* Source texts of formatted documents
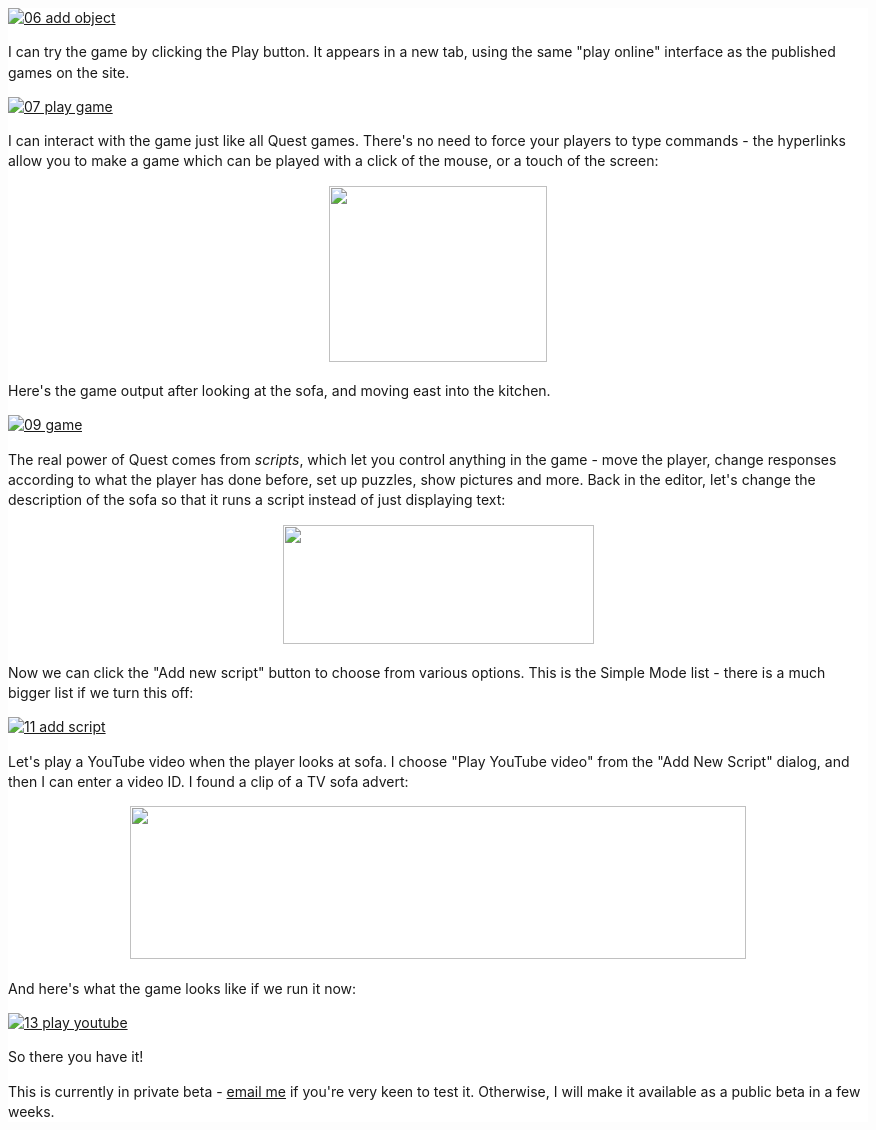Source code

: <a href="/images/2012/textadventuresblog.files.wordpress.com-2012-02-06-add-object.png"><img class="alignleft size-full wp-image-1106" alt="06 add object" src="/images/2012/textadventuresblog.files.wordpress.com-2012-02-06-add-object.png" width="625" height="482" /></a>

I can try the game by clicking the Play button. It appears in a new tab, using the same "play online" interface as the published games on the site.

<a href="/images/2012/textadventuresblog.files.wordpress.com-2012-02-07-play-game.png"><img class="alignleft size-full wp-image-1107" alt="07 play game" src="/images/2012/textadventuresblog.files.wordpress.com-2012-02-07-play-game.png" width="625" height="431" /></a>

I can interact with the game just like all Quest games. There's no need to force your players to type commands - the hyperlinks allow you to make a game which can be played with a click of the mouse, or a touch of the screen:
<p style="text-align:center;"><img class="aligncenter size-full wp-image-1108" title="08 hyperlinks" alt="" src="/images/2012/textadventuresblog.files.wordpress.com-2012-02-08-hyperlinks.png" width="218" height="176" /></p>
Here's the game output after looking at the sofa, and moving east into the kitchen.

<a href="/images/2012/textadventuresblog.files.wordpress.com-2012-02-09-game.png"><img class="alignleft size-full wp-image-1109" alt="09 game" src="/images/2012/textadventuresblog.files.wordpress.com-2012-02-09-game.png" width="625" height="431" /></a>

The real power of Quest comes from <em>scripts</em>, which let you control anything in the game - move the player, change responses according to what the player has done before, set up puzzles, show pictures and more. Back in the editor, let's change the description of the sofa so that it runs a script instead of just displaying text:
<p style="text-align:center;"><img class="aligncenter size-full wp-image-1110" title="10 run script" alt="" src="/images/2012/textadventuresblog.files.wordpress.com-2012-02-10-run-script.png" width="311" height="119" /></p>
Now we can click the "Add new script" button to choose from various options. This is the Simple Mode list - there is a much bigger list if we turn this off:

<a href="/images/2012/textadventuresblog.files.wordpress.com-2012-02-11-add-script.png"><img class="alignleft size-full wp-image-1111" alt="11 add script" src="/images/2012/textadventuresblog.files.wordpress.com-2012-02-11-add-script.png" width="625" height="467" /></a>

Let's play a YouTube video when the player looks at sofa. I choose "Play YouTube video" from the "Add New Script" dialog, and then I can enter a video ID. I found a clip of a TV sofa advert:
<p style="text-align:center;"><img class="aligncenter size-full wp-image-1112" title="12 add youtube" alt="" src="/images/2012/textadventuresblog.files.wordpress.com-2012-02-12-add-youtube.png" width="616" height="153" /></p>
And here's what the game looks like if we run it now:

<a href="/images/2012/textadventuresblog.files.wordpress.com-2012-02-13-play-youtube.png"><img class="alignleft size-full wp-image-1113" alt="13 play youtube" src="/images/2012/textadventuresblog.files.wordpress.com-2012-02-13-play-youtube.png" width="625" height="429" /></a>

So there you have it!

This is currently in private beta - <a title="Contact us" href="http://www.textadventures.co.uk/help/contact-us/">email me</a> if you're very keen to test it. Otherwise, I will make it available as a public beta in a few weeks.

---

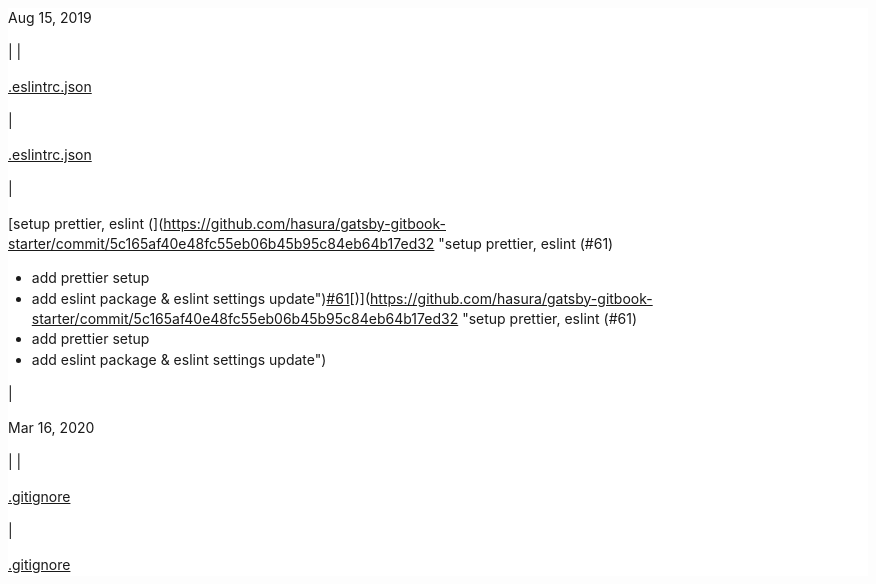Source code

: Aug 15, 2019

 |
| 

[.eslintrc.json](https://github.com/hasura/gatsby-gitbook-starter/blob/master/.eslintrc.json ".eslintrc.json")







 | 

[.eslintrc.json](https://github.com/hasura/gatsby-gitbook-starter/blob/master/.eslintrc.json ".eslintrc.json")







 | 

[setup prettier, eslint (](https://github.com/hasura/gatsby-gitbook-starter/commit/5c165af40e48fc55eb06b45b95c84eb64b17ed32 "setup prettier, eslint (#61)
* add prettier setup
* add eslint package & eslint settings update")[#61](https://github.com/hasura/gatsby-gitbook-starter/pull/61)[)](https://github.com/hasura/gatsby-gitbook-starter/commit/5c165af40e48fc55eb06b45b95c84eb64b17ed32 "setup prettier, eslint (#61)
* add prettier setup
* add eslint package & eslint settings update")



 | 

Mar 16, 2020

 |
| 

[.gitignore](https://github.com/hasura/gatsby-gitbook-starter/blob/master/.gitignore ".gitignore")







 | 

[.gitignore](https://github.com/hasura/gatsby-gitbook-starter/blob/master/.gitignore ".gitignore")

---

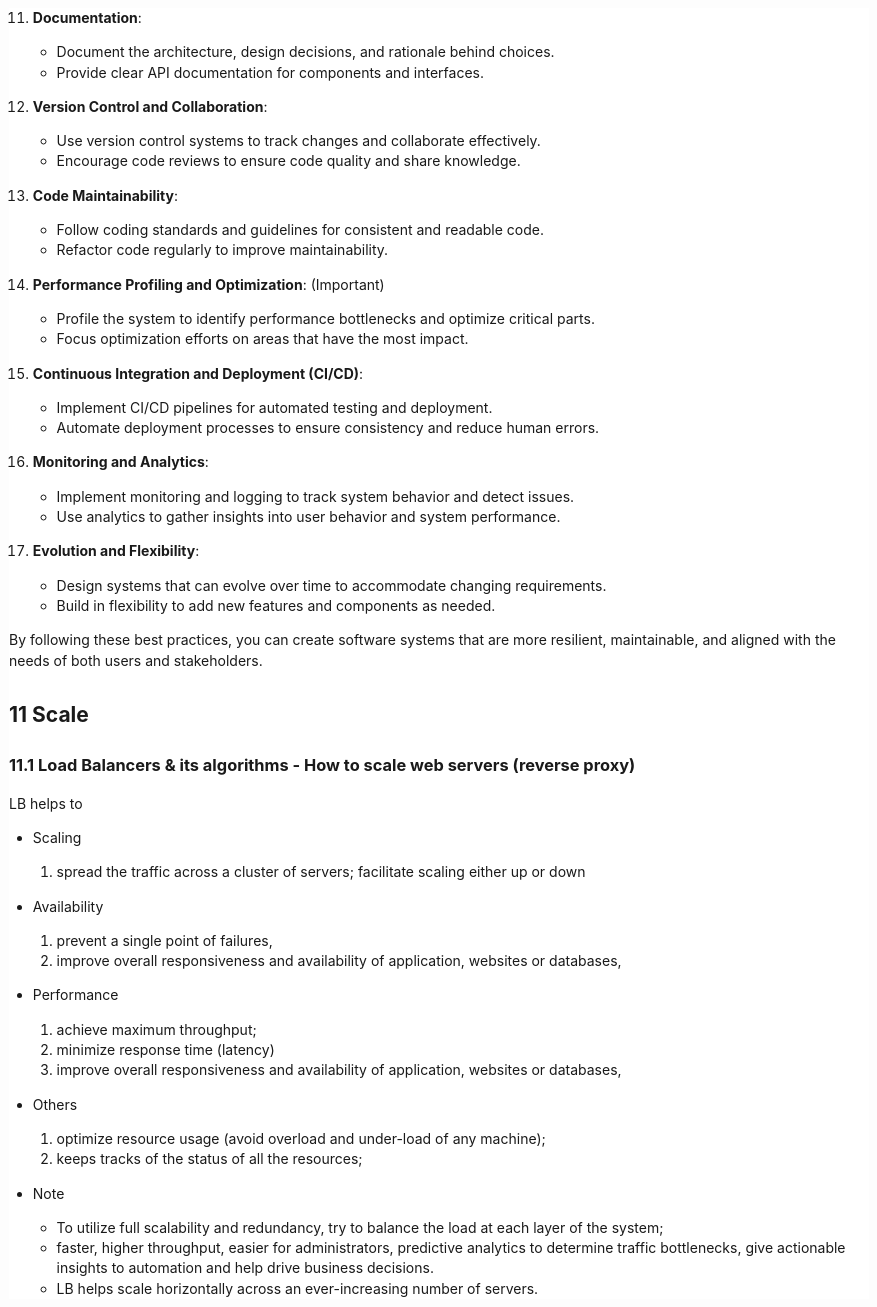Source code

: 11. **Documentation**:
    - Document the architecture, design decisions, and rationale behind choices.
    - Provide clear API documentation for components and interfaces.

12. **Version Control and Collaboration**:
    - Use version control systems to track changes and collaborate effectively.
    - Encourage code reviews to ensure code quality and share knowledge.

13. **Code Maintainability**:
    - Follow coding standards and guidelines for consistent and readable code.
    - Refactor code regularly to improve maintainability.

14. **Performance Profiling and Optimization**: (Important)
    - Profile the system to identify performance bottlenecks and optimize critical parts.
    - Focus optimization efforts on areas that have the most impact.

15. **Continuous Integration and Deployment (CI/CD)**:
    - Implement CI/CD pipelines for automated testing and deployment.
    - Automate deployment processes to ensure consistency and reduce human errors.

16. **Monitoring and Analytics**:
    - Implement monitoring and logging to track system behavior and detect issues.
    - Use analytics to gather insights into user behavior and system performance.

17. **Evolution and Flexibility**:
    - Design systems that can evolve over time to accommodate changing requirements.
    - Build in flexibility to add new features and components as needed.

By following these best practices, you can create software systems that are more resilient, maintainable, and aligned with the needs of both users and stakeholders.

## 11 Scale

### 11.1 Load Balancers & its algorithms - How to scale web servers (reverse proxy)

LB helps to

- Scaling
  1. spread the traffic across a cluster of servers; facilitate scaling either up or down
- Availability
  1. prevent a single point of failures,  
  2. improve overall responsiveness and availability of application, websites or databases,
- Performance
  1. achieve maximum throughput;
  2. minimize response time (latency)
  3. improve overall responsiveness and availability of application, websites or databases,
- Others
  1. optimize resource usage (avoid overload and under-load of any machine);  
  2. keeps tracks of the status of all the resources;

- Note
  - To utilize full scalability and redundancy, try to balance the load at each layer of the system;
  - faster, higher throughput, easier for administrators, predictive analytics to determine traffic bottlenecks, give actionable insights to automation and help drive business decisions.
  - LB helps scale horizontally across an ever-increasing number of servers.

* WHAT IS BEING ASKED
All that is wanted is the stretch of lines above from the one containing "I can try the" through the one containing "Here's the game", duplicated exactly.

* RESPONSE
I can try the game by clicking the Play button. It appears in a new tab, using the same "play online" interface as the published games on the site.

<a href="/images/2012/textadventuresblog.files.wordpress.com-2012-02-07-play-game.png"><img class="alignleft size-full wp-image-1107" alt="07 play game" src="/images/2012/textadventuresblog.files.wordpress.com-2012-02-07-play-game.png" width="625" height="431" /></a>

I can interact with the game just like all Quest games. There's no need to force your players to type commands - the hyperlinks allow you to make a game which can be played with a click of the mouse, or a touch of the screen:
<p style="text-align:center;"><img class="aligncenter size-full wp-image-1108" title="08 hyperlinks" alt="" src="/images/2012/textadventuresblog.files.wordpress.com-2012-02-08-hyperlinks.png" width="218" height="176" /></p>
Here's the game output after looking at the sofa, and moving east into the kitchen.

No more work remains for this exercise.